=== DATASET ENTRIES ===

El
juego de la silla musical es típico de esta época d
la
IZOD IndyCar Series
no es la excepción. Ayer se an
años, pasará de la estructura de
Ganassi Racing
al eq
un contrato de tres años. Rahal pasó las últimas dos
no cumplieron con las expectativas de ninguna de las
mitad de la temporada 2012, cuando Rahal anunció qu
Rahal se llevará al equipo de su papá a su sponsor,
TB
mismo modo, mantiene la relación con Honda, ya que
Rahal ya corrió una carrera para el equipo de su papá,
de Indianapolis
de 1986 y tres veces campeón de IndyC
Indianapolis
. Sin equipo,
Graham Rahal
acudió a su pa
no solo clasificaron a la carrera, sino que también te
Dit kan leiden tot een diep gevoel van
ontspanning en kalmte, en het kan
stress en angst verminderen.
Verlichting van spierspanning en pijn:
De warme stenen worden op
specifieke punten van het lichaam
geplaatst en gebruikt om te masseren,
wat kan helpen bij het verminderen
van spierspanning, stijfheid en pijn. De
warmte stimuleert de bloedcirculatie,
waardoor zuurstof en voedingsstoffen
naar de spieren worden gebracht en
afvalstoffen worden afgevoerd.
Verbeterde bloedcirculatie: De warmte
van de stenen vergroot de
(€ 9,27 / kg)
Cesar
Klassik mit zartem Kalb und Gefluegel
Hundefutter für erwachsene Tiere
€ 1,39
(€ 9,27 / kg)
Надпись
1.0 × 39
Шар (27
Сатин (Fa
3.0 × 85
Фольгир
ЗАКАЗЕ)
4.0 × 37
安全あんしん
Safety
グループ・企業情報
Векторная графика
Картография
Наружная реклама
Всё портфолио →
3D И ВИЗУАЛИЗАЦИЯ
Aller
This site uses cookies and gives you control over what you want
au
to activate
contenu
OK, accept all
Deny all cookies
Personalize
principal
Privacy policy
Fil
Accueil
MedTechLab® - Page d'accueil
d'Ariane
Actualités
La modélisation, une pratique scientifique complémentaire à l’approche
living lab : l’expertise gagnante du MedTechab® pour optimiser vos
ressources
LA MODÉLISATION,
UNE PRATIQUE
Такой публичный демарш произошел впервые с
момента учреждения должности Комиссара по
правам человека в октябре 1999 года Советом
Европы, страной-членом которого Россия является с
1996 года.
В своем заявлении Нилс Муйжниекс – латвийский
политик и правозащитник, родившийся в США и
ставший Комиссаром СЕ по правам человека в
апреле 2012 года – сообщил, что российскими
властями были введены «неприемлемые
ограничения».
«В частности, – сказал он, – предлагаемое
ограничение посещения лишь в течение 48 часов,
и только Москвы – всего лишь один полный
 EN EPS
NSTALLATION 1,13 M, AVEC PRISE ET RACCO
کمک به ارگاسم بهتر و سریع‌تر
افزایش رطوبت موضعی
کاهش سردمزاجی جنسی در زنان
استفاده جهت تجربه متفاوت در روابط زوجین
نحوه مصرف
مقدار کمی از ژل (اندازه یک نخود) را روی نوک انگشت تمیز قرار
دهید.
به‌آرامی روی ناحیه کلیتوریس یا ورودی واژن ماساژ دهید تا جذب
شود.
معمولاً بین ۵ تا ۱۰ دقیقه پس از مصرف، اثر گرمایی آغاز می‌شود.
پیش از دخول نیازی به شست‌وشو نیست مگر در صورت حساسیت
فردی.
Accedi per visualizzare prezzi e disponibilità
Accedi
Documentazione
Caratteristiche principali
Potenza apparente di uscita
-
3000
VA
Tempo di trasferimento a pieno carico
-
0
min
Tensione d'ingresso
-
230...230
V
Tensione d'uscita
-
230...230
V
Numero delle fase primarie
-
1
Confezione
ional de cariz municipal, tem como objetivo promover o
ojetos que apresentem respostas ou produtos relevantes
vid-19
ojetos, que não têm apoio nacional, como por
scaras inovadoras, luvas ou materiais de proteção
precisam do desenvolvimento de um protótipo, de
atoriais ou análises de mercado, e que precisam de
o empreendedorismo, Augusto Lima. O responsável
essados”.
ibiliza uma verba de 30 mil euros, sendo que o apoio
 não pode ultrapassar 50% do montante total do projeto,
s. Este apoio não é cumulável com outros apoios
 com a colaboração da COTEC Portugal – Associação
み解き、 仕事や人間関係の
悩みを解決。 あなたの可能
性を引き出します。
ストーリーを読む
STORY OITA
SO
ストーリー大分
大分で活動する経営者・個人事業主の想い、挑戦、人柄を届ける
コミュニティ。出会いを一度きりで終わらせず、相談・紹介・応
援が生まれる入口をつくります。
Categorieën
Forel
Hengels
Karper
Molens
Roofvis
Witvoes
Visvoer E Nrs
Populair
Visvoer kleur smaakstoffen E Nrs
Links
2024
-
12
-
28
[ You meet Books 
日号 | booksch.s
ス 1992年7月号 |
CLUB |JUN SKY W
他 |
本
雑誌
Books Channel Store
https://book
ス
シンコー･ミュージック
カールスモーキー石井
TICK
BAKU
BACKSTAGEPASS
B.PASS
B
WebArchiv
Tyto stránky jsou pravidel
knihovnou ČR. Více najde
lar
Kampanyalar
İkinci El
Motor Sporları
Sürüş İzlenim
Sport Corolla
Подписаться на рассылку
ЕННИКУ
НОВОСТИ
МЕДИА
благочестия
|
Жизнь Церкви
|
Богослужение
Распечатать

===

• EXERCISE BRIEF: Every line from the first entry to the line containing "de Indianapolis" should be transcribed exactly, and nothing beyond it.

• EXERCISE RESULT:
El
juego de la silla musical es típico de esta época d
la
IZOD IndyCar Series
no es la excepción. Ayer se an
años, pasará de la estructura de
Ganassi Racing
al eq
un contrato de tres años. Rahal pasó las últimas dos
no cumplieron con las expectativas de ninguna de las
mitad de la temporada 2012, cuando Rahal anunció qu
Rahal se llevará al equipo de su papá a su sponsor,
TB
mismo modo, mantiene la relación con Honda, ya que
Rahal ya corrió una carrera para el equipo de su papá,
de Indianapolis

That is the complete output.